[Transcribed page text]
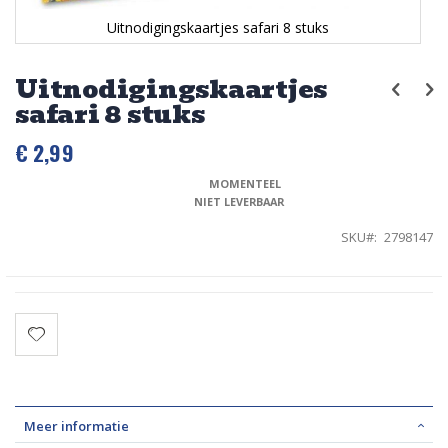
Uitnodigingskaartjes safari 8 stuks
Ga
naar
Uitnodigingskaartjes
het
safari 8 stuks
begin
van
de
€ 2,99
afbeeldingen-
gallerij
MOMENTEEL 
NIET LEVERBAAR
SKU
2798147
Meer informatie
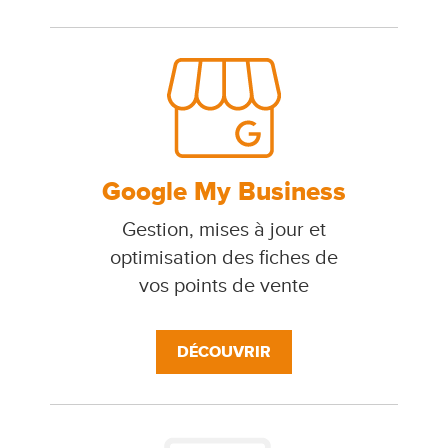
Google My Business
Gestion, mises à jour et
optimisation des fiches de
vos points de vente
DÉCOUVRIR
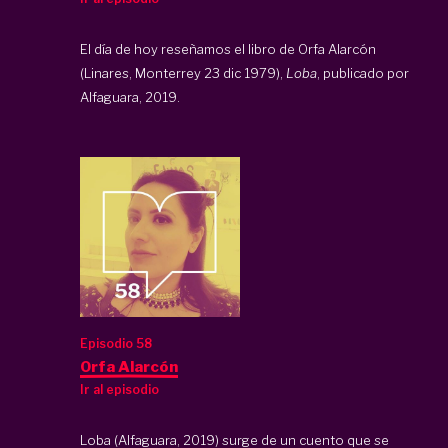
El día de hoy reseñamos el libro de Orfa Alarcón
(Linares, Monterrey 23 dic 1979),
Loba
, publicado por
Alfaguara, 2019.
Episodio 58
Orfa Alarcón
Ir al episodio
Loba (Alfaguara, 2019) surge de un cuento que se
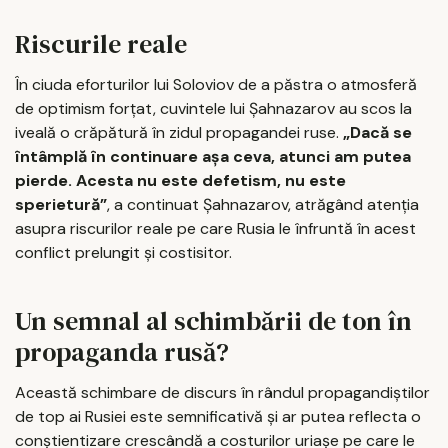
Riscurile reale
În ciuda eforturilor lui Soloviov de a păstra o atmosferă
de optimism forțat, cuvintele lui Șahnazarov au scos la
iveală o crăpătură în zidul propagandei ruse.
„Dacă se
întâmplă în continuare așa ceva, atunci am putea
pierde. Acesta nu este defetism, nu este
sperietură”
, a continuat Șahnazarov, atrăgând atenția
asupra riscurilor reale pe care Rusia le înfruntă în acest
conflict prelungit și costisitor.
Un semnal al schimbării de ton în
propaganda rusă?
Această schimbare de discurs în rândul propagandiștilor
de top ai Rusiei este semnificativă și ar putea reflecta o
conștientizare crescândă a costurilor uriașe pe care le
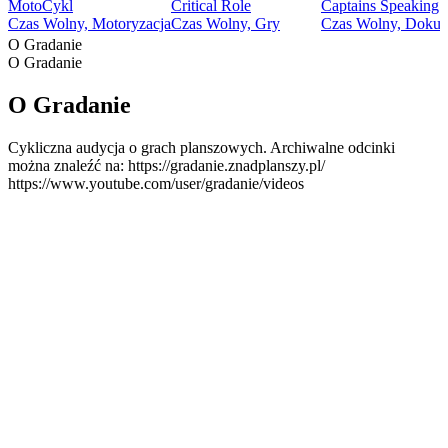
MotoCykl
Critical Role
Captains Speaking -
Czas Wolny, Motoryzacja
Czas Wolny, Gry
Czas Wolny, Dokume
O Gradanie
O Gradanie
O Gradanie
Cykliczna audycja o grach planszowych. Archiwalne odcinki
można znaleźć na: https://gradanie.znadplanszy.pl/
https://www.youtube.com/user/gradanie/videos
Strona internetowa podcastu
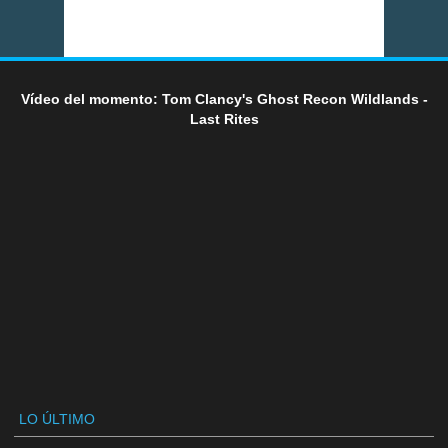
Vídeo del momento: Tom Clancy's Ghost Recon Wildlands -
Last Rites
LO ÚLTIMO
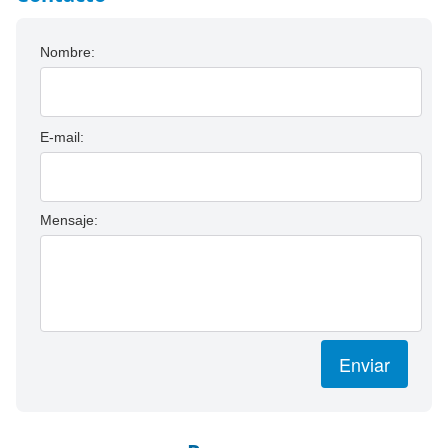
Nombre:
E-mail:
Mensaje:
Enviar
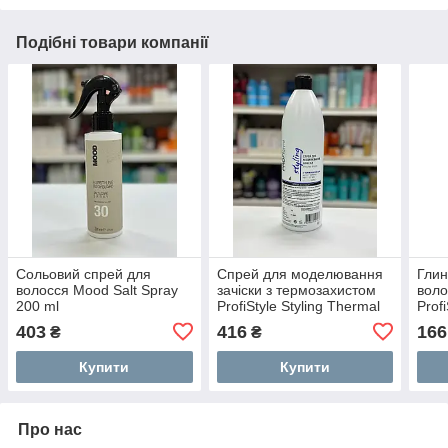
Подібні товари компанії
Сольовий спрей для
Спрей для моделювання
Глин
волосся Mood Salt Spray
зачіски з термозахистом
воло
200 ml
ProfiStyle Styling Thermal
Profi
Protection Spray 1000 мл
403
416
166
₴
₴
Купити
Купити
Про нас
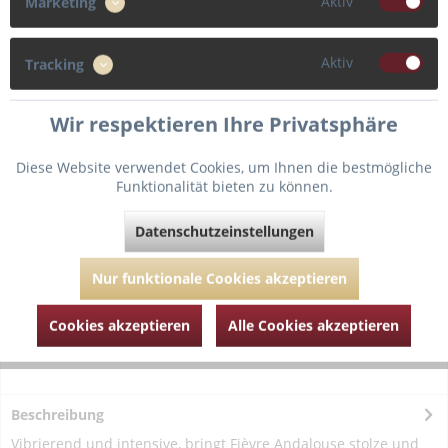
Aktiv
Marketing
44
Aktiv
Tracking
Wir respektieren Ihre Privatsphäre
In den
Warenkorb
Diese Website verwendet Cookies, um Ihnen die bestmögliche
Funktionalität bieten zu können.
Fragen zum Artikel?
Merken
Datenschutzeinstellungen
Artikel-Nr.:
ABQC20-Schwarz-Rot-40
Nur funktionale Cookies akzeptieren
Cookies akzeptieren
Alle Cookies akzeptieren
Beschreibung
Vibrierend und intensive, bringt Fièvre Andalouse stolze und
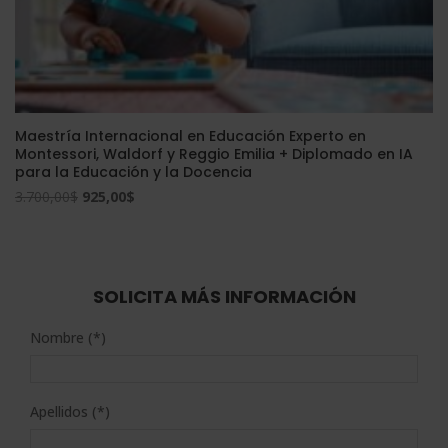
Maestría Internacional en Educación Experto en
Montessori, Waldorf y Reggio Emilia + Diplomado en IA
para la Educación y la Docencia
El
El
3.700,00
$
925,00
$
precio
precio
original
actual
era:
es:
3.700,00$.
925,00$.
SOLICITA MÁS INFORMACIÓN
Nombre (*)
Apellidos (*)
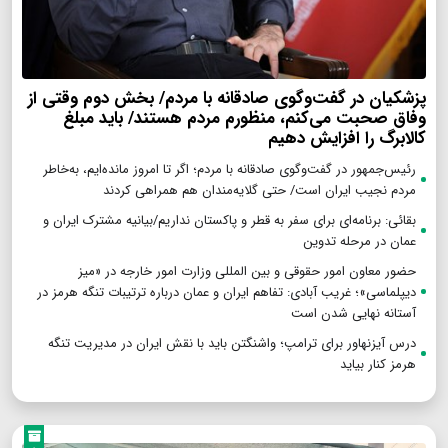
پزشکیان در گفت‌وگوی صادقانه با مردم/ بخش دوم وقتی از
وفاق صحبت می‌کنم، منظورم مردم هستند/ باید مبلغ
کالابرگ را افزایش دهیم
رئیس‌جمهور در گفت‌وگوی صادقانه با مردم؛ اگر تا امروز مانده‌ایم، به‌خاطر
مردم نجیب ایران است/ حتی گلایه‌مندان هم همراهی کردند
بقائی: برنامه‌ای برای سفر به قطر و پاکستان نداریم/بیانیه مشترک ایران و
عمان در مرحله تدوین
حضور معاون امور حقوقی و بین المللی وزارت امور خارجه در «میز
دیپلماسی»؛ غریب آبادی: تفاهم ایران و عمان درباره ترتیبات تنگه هرمز در
آستانه نهایی شدن است
درس آیزنهاور برای ترامپ؛ واشنگتن باید با نقش ایران در مدیریت تنگه
هرمز کنار بیاید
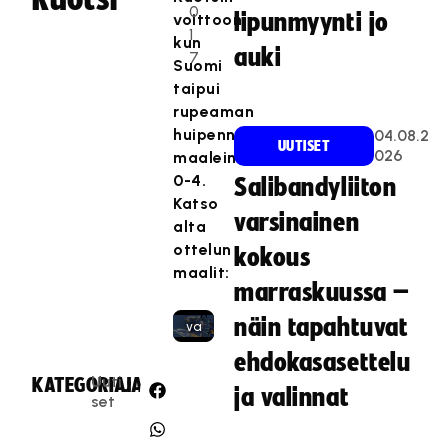
m
0
lipunmyynti jo
voittoon,
ä
1
kun
sis
auki
7
Suomi
äl
taipui
tö
rupeaman
on
huipennuksessa
04.08.2
es
UUTISET
026
maalein
te
0-4.
Salibandyliiton
tt
Katso
y,
varsinainen
alta
ko
ottelun
kokous
sk
maalit:
a
marraskuussa –
se
näin tapahtuvat
va
at
ehdokasasettelu
ii
Uuti
KATEGORIA:
JAA:
ja valinnat
m
set
ar
kk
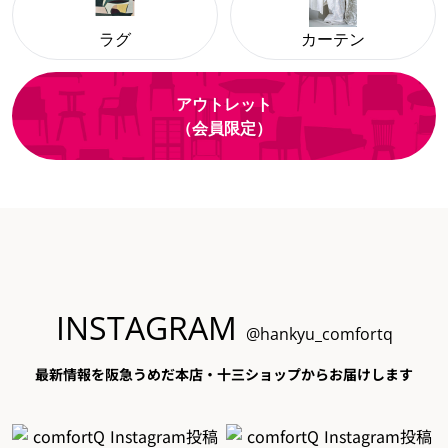
ラグ
カーテン
アウトレット
（会員限定）
INSTAGRAM
@hankyu_comfortq
最新情報を阪急うめだ本店・十三ショップからお届けします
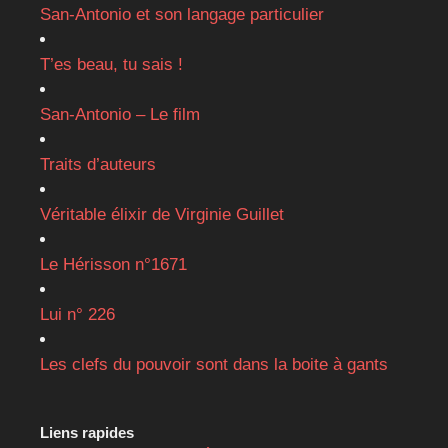
San-Antonio et son langage particulier
T’es beau, tu sais !
San-Antonio – Le film
Traits d’auteurs
Véritable élixir de Virginie Guillet
Le Hérisson n°1671
Lui n° 226
Les clefs du pouvoir sont dans la boite à gants
Liens rapides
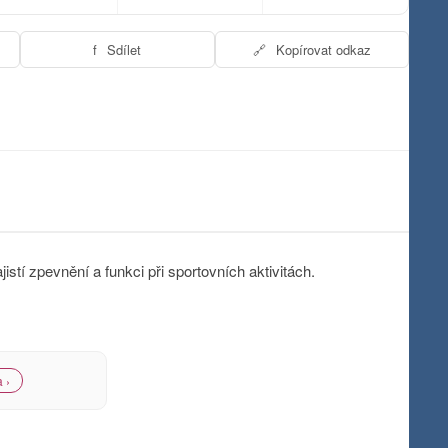
f
Sdílet
🔗
Kopírovat odkaz
í zpevnění a funkci při sportovních aktivitách.
 ›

WHAT TO DO — Copy every line of text in the listing above without changing anything, and leave out the pictures.

EXERCISE OUTPUT —
Uitnodigingskaartjes safari 8 stuks
Ga
naar
Uitnodigingskaartjes
het
safari 8 stuks
begin
van
de
€ 2,99
afbeeldingen-
gallerij
MOMENTEEL 
NIET LEVERBAAR
SKU
2798147
Meer informatie
Google My Business
Gestion, mises à jour et
optimisation des fiches de
vos points de vente
DÉCOUVRIR
El día de hoy reseñamos el libro de Orfa Alarcón
(Linares, Monterrey 23 dic 1979),
Loba
, publicado por
Alfaguara, 2019.
Episodio 58
Orfa Alarcón
Ir al episodio
Loba (Alfaguara, 2019) surge de un cuento que se
Riscurile reale
În ciuda eforturilor lui Soloviov de a păstra o atmosferă
de optimism forțat, cuvintele lui Șahnazarov au scos la
iveală o crăpătură în zidul propagandei ruse.
„Dacă se
întâmplă în continuare așa ceva, atunci am putea
pierde. Acesta nu este defetism, nu este
sperietură”
, a continuat Șahnazarov, atrăgând atenția
asupra riscurilor reale pe care Rusia le înfruntă în acest
conflict prelungit și costisitor.
Un semnal al schimbării de ton în
propaganda rusă?
Această schimbare de discurs în rândul propagandiștilor
de top ai Rusiei este semnificativă și ar putea reflecta o
conștientizare crescândă a costurilor uriașe pe care le
MotoCykl
Critical Role
Captains Speaking -
Czas Wolny, Motoryzacja
Czas Wolny, Gry
Czas Wolny, Dokume
O Gradanie
O Gradanie
O Gradanie
Cykliczna audycja o grach planszowych. Archiwalne odcinki
można znaleźć na: https://gradanie.znadplanszy.pl/
https://www.youtube.com/user/gradanie/videos
Strona internetowa podcastu
Vídeo del momento: Tom Clancy's Ghost Recon Wildlands -
Last Rites
LO ÚLTIMO
Nombre:
E-mail:
Mensaje:
Enviar
Подібні товари компанії
Сольовий спрей для
Спрей для моделювання
Глин
волосся Mood Salt Spray
зачіски з термозахистом
воло
200 ml
ProfiStyle Styling Thermal
Profi
Protection Spray 1000 мл
403
416
166
₴
₴
Купити
Купити
Про нас
Aktiv
Marketing
44
Aktiv
Tracking
Wir respektieren Ihre Privatsphäre
In den
Warenkorb
Diese Website verwendet Cookies, um Ihnen die bestmögliche
Funktionalität bieten zu können.
Fragen zum Artikel?
Merken
Datenschutzeinstellungen
Artikel-Nr.:
ABQC20-Schwarz-Rot-40
Nur funktionale Cookies akzeptieren
Cookies akzeptieren
Alle Cookies akzeptieren
Beschreibung
Vibrierend und intensive, bringt Fièvre Andalouse stolze und
Maestría Internacional en Educación Experto en
Montessori, Waldorf y Reggio Emilia + Diplomado en IA
para la Educación y la Docencia
El
El
3.700,00
$
925,00
$
precio
precio
original
actual
era:
es:
3.700,00$.
925,00$.
SOLICITA MÁS INFORMACIÓN
Nombre (*)
Apellidos (*)
پزشکیان در گفت‌وگوی صادقانه با مردم/ بخش دوم وقتی از
وفاق صحبت می‌کنم، منظورم مردم هستند/ باید مبلغ
کالابرگ را افزایش دهیم
رئیس‌جمهور در گفت‌وگوی صادقانه با مردم؛ اگر تا امروز مانده‌ایم، به‌خاطر
مردم نجیب ایران است/ حتی گلایه‌مندان هم همراهی کردند
بقائی: برنامه‌ای برای سفر به قطر و پاکستان نداریم/بیانیه مشترک ایران و
عمان در مرحله تدوین
حضور معاون امور حقوقی و بین المللی وزارت امور خارجه در «میز
دیپلماسی»؛ غریب آبادی: تفاهم ایران و عمان درباره ترتیبات تنگه هرمز در
آستانه نهایی شدن است
درس آیزنهاور برای ترامپ؛ واشنگتن باید با نقش ایران در مدیریت تنگه
هرمز کنار بیاید
m
0
lipunmyynti jo
voittoon,
ä
1
kun
sis
auki
7
Suomi
äl
taipui
tö
rupeaman
on
huipennuksessa
04.08.2
es
UUTISET
026
maalein
te
0-4.
Salibandyliiton
tt
Katso
y,
varsinainen
alta
ko
ottelun
kokous
sk
maalit:
a
marraskuussa –
se
näin tapahtuvat
va
at
ehdokasasettelu
ii
Uuti
KATEGORIA:
JAA:
ja valinnat
m
set
ar
kk
ラグ
カーテン
アウトレット
（会員限定）
INSTAGRAM
@hankyu_comfortq
最新情報を阪急うめだ本店・十三ショップからお届けします
San-Antonio et son langage particulier
T’es beau, tu sais !
San-Antonio – Le film
Traits d’auteurs
Véritable élixir de Virginie Guillet
Le Hérisson n°1671
Lui n° 226
Les clefs du pouvoir sont dans la boite à gants
Liens rapides
f
Sdílet
🔗
Kopírovat odkaz
í zpevnění a funkci při sportovních aktivitách.
 ›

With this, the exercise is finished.